Dear Love Doctor

How Do I Deal With My Jealous Partner?

Why not send former Kingston-resident Love Doctor your relationship queries? Use the form to submit your question(s).

Question:

I’m getting really fed up that my boyfriend gets so jealous all of the time. It’s suddenly been getting out of control.

He gets moody for the smallest thing, and recently going out hasn’t been as enjoyable because he thinks men are eyeing me up.

I don’t dress to catch the eye, apart from in the dancehalls, and I’ve never been disloyal. I love him but after two years together this constant bad behaviour is upsetting me. What’s the solution?

  

F, Westmoreland

 

Love Doctor’s Answer:

Jealousy is often deep-rooted and can be triggered by small things, which is happening in your case.

This derives when we compare ourselves with others, and is often down to insecurity.

Virtually everyone gets jealous in a loving relationship.
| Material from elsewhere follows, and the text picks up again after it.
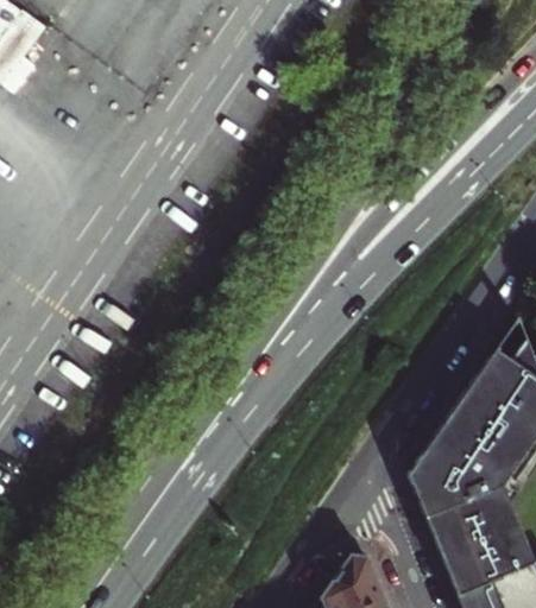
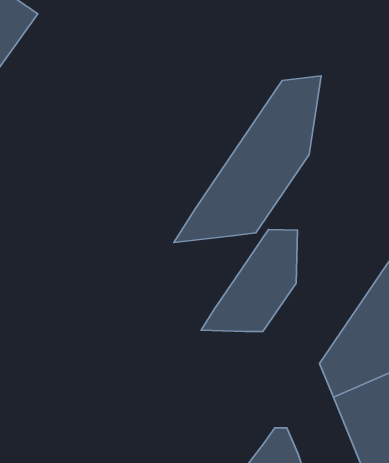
building: none -> [174,76,321,243]
building: none -> [201,230,298,332]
Women tend to focus on emotional jealousy, whereas for men it is usually about physical jealousy.

This can all be channelled into a positive part of a relationship. But it can be a dangerous aspect when there’s constant difficulty with trust because of intense feelings of jealousy.

I suggest that in a public place, like a coffee shop in a shopping mall, you try to tackle this issue and explain exactly why it’s making you feel so unhappy.

Try to be sympathetic because his jealousy must stem from somewhere. He may have experienced a jealous ex who gave him grief. You must establish whether he has a history of feeling jealous, and if so help him lay his demons to rest through positive communication and kindness.

  

There is only a real red flag if he hasn’t had jealousy issues in the past, because that means the problem is exclusively from your relationship. Should that be the scenario then to resolve this it is crucial to understand why he is so jealous.

Is it down to insecurity? If that is the reason then try to chat and reassure him. Let him know the reasons you love him. Tell him that he should have the confidence and belief that over time he can still garner your attention, interest and love. This could soon put any demons to bed forever.

Is it because of his overthinking? Brains that overthink generate unnecessary worries and often cause new anxieties. Consider offering him a massage every week, and buying some scented candles to help alleviate his obsessive worrying. His brain doesn’t need to hit overtime, instead guide him towards romance.

Is it due to negative thinking? Uncertainty could be unnerving him to cause anxiety and jealousy. If his mind creates negative answers, mainly dreamed up by him and created out of nothing, then this pattern needs to end over time. Talk about the positives by looking at photos of you together, remembering the good times and planning some exciting things to do.

The Jamaican adage of “negative energy is a waste of energy” comes into play. Concentrate on positive emotions to overcome any bad emotions like anger, frustration and jealousy within your partnership.

At the end of the day, for him to show signs of being constantly jealous is because he feels both threatened and fearful of losing you. Never tell him that one day he will lose you, nor threaten to break up, because those sort of unkind words will prove to be a setback.

Should you wish to turn this around then tell him that you are pleased that he is so passionately in love with you, which he has recently displayed by his jealousy. Reassure him that he has nothing to worry about your loving connection. Help him to appreciate that your relationship is stable and moving forwards.

If you can accept whatever the reasoning is for his attention-seeking behaviour and he is willing to adjust, then you have a healthy and loving romance.

However, if he won’t change and his behaviour continues to be unacceptable then you need to break up. There’s no point in being with someone who shows disdain and a lack of respect for you, because that will result in long-term unhappiness.

  

We only get one shot at life, and finding that seemingly elusive special someone is the most glorious feeling in the world. They may have flaws, we all have strengths and weaknesses, but it is how couples progress together and support each other that determines long-term compatibility.

If he shares your values, respects you and cares about you then you are loved and now need to let him know he is worthy of your love.